Correlation analysis of catechin and oil-related in core collections of Gossypium
To verify the reliability of the data obtained, we conducted confirmatory studies with different test methods and an increased sample size. A classic chromatographic target HPLC method was used to evaluate the content of catechin, and the results indicated that the catechin content in TM-1 was significantly higher than that in other two cultivars, which is consistent with the above analysis (Fig. 2A).
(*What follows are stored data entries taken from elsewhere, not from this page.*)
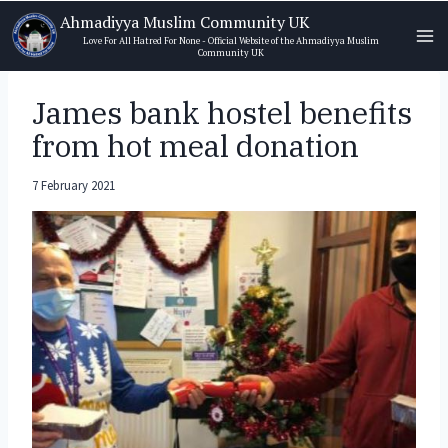
Skip
Ahmadiyya Muslim Community UK
to
Love For All Hatred For None - Official Website of the Ahmadiyya Muslim
Community UK
content
James bank hostel benefits
from hot meal donation
7 February 2021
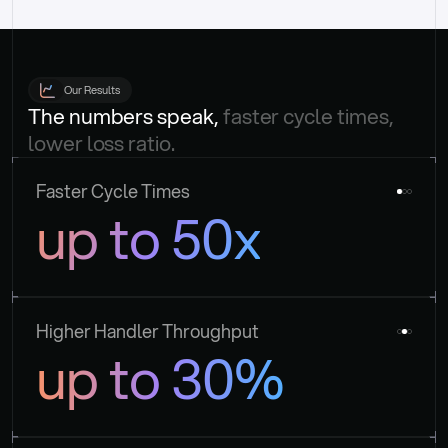
Our Results
The numbers speak, 
faster cycle times, 
lower loss ratio.
Faster Cycle Times
up to 50x
Higher Handler Throughput
up to 30%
However, interestingly, we found that Shixiya1 had slightly higher values than Hai7124, which is different from the GC-TOF/MS results. Similar results have also been verified in core collections of Gossypium (47 accessions of G. arboreum, 37 accessions of G. barbadense, and 144 accessions of G. hirsutum) (Fig. 2B) (Du et al. 2018; He et al. 2021). Based on a comparative analysis of the detection methods, we thus believed that the acid used in the pretreatment method for HPLC could effectively release bound catechins into free catechins, which could be the potential reason behind this phenomenon. In Arabidopsis, the regulatory network of proanthocyanidins (PAs) in the seed coat is mainly controlled by the TT2 gene. Previous studies have shown that TT2 can suppress fatty acid (FA) biosynthesis, and that the tt2 mutation results in significantly elevated seed oil content and an alteration in FA composition (Chen et al. 2012; Wang et al. 2014). Therefore, the correlation analysis was conducted between catechin and oil-related traits to evaluate their relationship in cottonseed. As indicated in Fig. 2C, catechin content has a negative association with myristic acid (C14:0), palmitic acid (C16:0), stearic acid (C18:0), oleic acid (C18:1), linoleic acid (C18:2), arachidic acid (C20:0) and total fatty acid content in the core collections of G. hirsutum (Pearson, P < 0.001). In addition, the results also showed that there was no correlation between the content of catechin and cyclopropene fatty acid (C19:1), an anti-nutritional factor in cottonseed that is used for feed (Pearson, r = 0.095, P > 0.05). Taken together, this work advances our understanding of PAs functions in seed FA accumulation, and provides technical support for the development of special cotton varieties rich in catechins or high-quality fatty acids in the future. Lastly, further research should be undertaken to investigate the other nutrient components for the comprehensive evaluation of cottonseed.